Owner and Attorney at Law Office of Rodemer & Kane DUI And Criminal Defense Attorney
Answered 10 months ago
Jury selection is strategy, not showmanship. I don't look for sympathy. I look for fairness. My job starts by removing anyone who walks in thinking guilt comes with arrest. Those people don't belong on a panel deciding someone's future. I ask direct questions that expose bias. If a potential juror trusts law enforcement blindly or believes an innocent person wouldn't need a lawyer, they're off. I watch how they respond, not just what they say. Crossed arms, delayed answers, nervous glances, those signals matter. In one trial, I removed a woman who claimed she could be fair but flinched every time we discussed drug charges. That wasn't neutrality. That was discomfort. You can't teach fairness mid-trial. You stop the damage before it starts. To connect with jurors, drop the legal script. Speak plainly. Show respect without being distant. I let them know the stakes and then ask questions that make them take the defendant's place. "Has anyone ever said you did something when you didn't?" That moment creates rapport. It turns them into immediate players, not reactors. The jury deliberates. But I get to decide who gets to be in that box. If I make the wrong choice, no cross-exam or closing will solve it. Jury selection is the first battle. I won't lose it.

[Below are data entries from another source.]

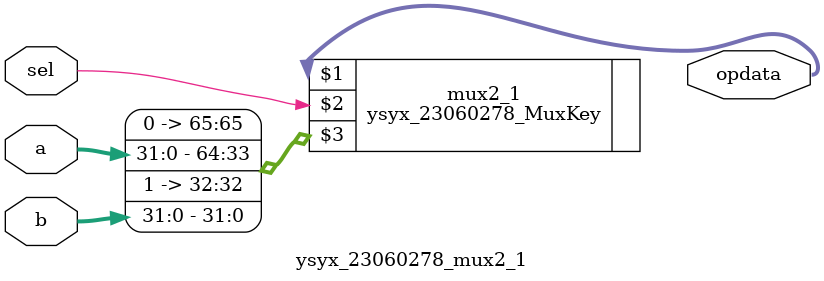
<source format=v>
module ysyx_23060278_mux2_1(
	input [31:0]a,
	input [31:0]b,
	input sel,
	output [31:0]opdata
	
);

	ysyx_23060278_MuxKey #(2, 1, 32) mux2_1 (opdata, sel,{
		1'b0, a,
		1'b1, b
		});

endmodule

</source>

I approach jury selection like I approach cross-examination, controlled, direct, and intentional. I'm not there to make friends. I'm here to spot who has already made up their mind. If someone walks in believing every person charged is guilty, I want them off the panel before they get the chance to sway twelve people. That means asking uncomfortable questions. I don't care if they like me. I care if they're capable of being fair. One factor I always watch is how potential jurors react to the burden of proof. I explain "beyond a reasonable doubt" in real terms. Then I ask, "Would you want your freedom in the hands of a system where ninety percent certainty was good enough?" The people who hesitate or try to redefine the standard are red flags. I've had jurors admit they'd need the defendant to prove innocence. That's not someone I want to decide my client's future. To connect with jurors, I speak to them like I would at a kitchen table. No legal jargon. No theatrics. Just straight talk. I might say, "Have you ever been blamed for something you didn't do?" Most people have. That common experience creates understanding. It builds a bridge. Jurors aren't looking for speeches, they're looking for something real to hold on to. If you want them to care about your client, show them you care about their voice. Listen more than you speak. When they feel heard, they start listening to you. That's where the connection begins.

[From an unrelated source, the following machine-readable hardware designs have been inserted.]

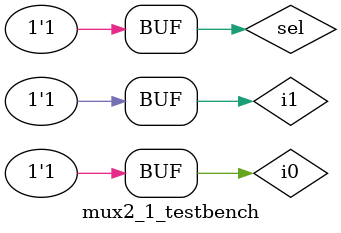
<source format=sv>

/** Simple 2:1 multiplexer
 *
 * Inputs:
 *		i0: Selected when sel==0
 *		i1: Selected when sel==1
 *		sel: selects which signal is passed to the output of the multiplexer
 *
 *	Outputs:
 *		out: This is i0 or i1, based on the value of sel
 *
 * Selects one signal out of two input signals based on sel
 */
`include "delays.sv"

module mux2_1(out, i0, i1, sel);
	output logic out;
	input logic i0, i1, sel;
	
	logic nsel, i1_sel, i0_nsel;
	
	not  #(GATE_DELAY) (nsel, sel);
	and #(GATE_DELAY) (i1_sel, i1, sel);
	and #(GATE_DELAY) (i0_nsel, i0, nsel);
	or #(GATE_DELAY) (out, i1_sel, i0_nsel);

endmodule /* mux2_1 */

/* Testbench for mux2_1 */
module mux2_1_testbench();
	logic out, i0, i1, sel;
	
	mux2_1 dut(.*);
	
	initial begin
		// test all patterns
		sel=0; i0=0; i1=0; #TESTBENCH_DELAY;
		sel=0; i0=0; i1=1; #TESTBENCH_DELAY;
		sel=0; i0=1; i1=0; #TESTBENCH_DELAY;
		sel=0; i0=1; i1=1; #TESTBENCH_DELAY;
		sel=1; i0=0; i1=0; #TESTBENCH_DELAY;
		sel=1; i0=0; i1=1; #TESTBENCH_DELAY;
		sel=1; i0=1; i1=0; #TESTBENCH_DELAY;
		sel=1; i0=1; i1=1; #TESTBENCH_DELAY;
	end 

endmodule /* mux2_1_testbench */
</source>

When I approach jury selection in a criminal trial, I focus less on surface traits and more on how each potential juror processes information. One key factor I always consider is how open they are to nuance. If someone speaks in absolutes or shows discomfort with ambiguity during voir dire, that's a red flag—criminal cases often hinge on shades of gray. A tip I use to connect effectively I ask questions that invite storytelling, not just yes/no answers. For example, instead of "Do you trust the police?" I'll ask, "Can you tell me about a time you had to rely on law enforcement?" That shift reveals not only their beliefs but also how they came to hold them. It's more conversational, which helps lower defenses and gives me better insight into their values and potential biases.